The first results were quite disappointing. The telescope would not track correctly for more than 15 seconds; the focal reducer severely vignetted the field at f/3.3. Setting up for work took an hour and a half, and this alone strained the patience of studens.
Ever since then, we made step-by-step improvement in both equipement, software, and our knowledge of the many little tricks. We removed the office from the gap under the little dome, which dramatically improved seeing. Just imagine, having to work in a dome while someone else is running a heater two floors below you. The dome used to act as a chimney, and stars were shaking like crazy in the telescope.
We installed air conditioning, and now we keep the dome's temperature as low as the expected ambient tempeture of the coming night. We still have bad seeing (something like 2 as), but this is certainly an improvement.
In 2004, we purchased and installed SBIG's so-called AO7 adaptive optics device - a little tiltable mirror that purportedly corrects for seeing. In fact, it works as a wornderful automatic guider; we could switch to an optically reasonable f/6, and could afford as long exposures as 20 minutes without interruption. We took many pretty images oof deep-sky objects with this setup.
In the same year , we started an honors section in astronomy, and made astronomical image taking part of that laboratory. While everyone was ertainly impressed by some of the colorful pretty pictures we produced, we also found increased support for further technical improvement.

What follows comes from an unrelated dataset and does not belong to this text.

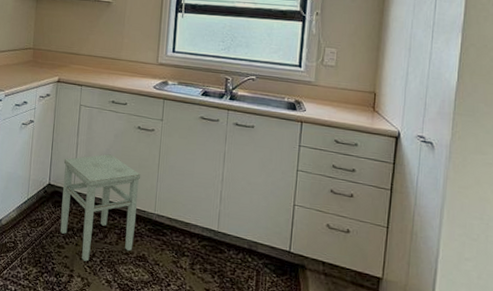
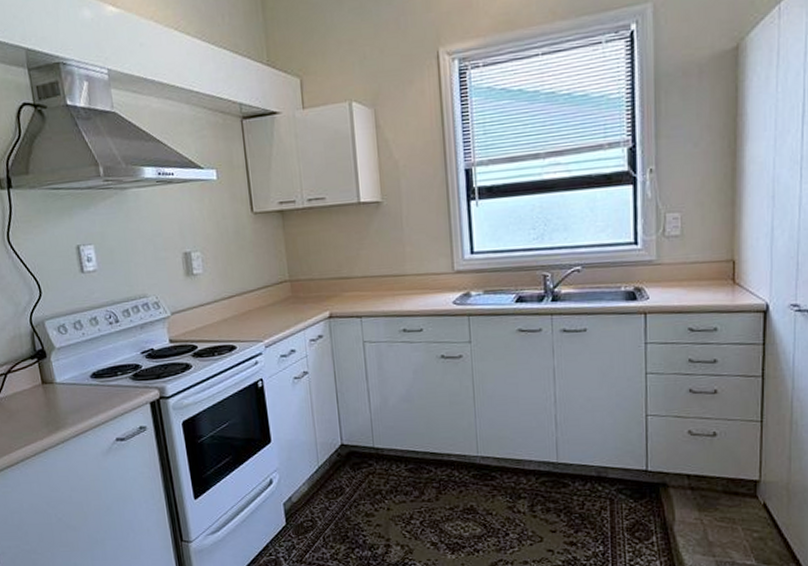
stool: present [60,154,141,262] -> none [355,395,457,526]

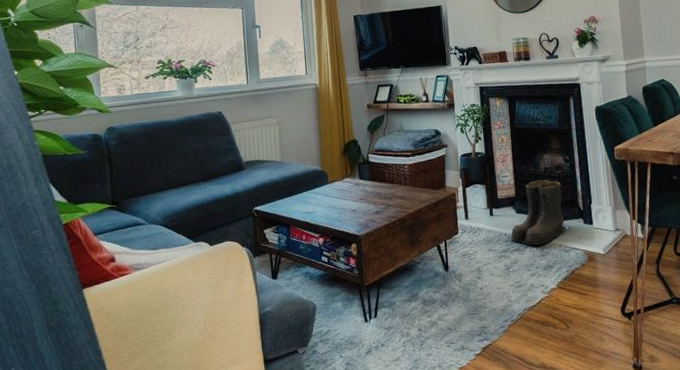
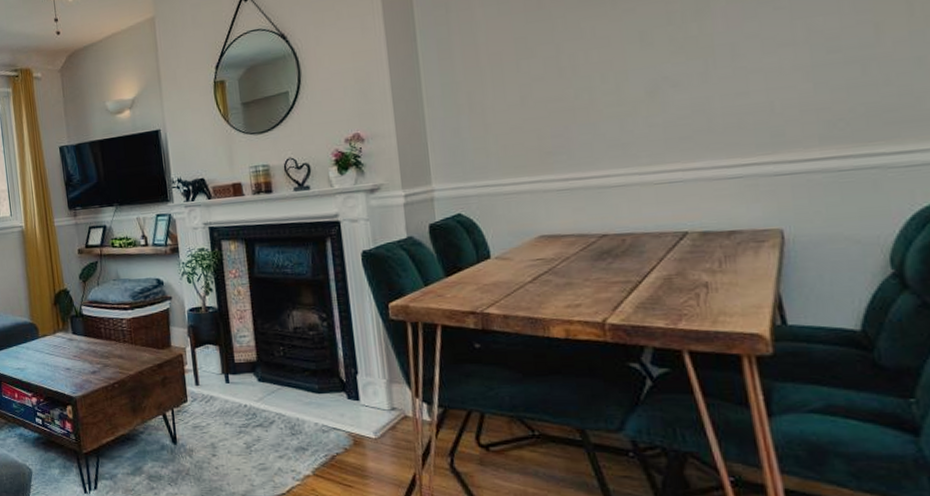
boots: present [510,179,566,246] -> none [251,342,324,422]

A great step towards professional quality work was the purchase of a Paramount ME mount and of an ST-10 camera in 2007. Not having the funds available to buy a good quality telescope as well, we installed the old Meade 12-inch Schmidt-Cassegrain on the now state-of-the-art mount. With a decent quality focal reducer we work at f/5.7 now, and the field is 20' x 30'. Indeed, this setup puts as large a field on the CCD as the scope can image at all, at full resolution.
At this point we take more than ten pretty pictures a semester; our total exposure times can be as long as five hours. We can occasionally detect stars down to 20 magnitudes; some of the galaxies and nebulae look quite spectacular on our student picutes.
As to future planes, investigations are underway to battle the "bottleneck": star sizes on long exposure images are still 3-4 arc seconds, too large. A new, 17-inch telescope is about to be purchased, which is supposed to make a great difference.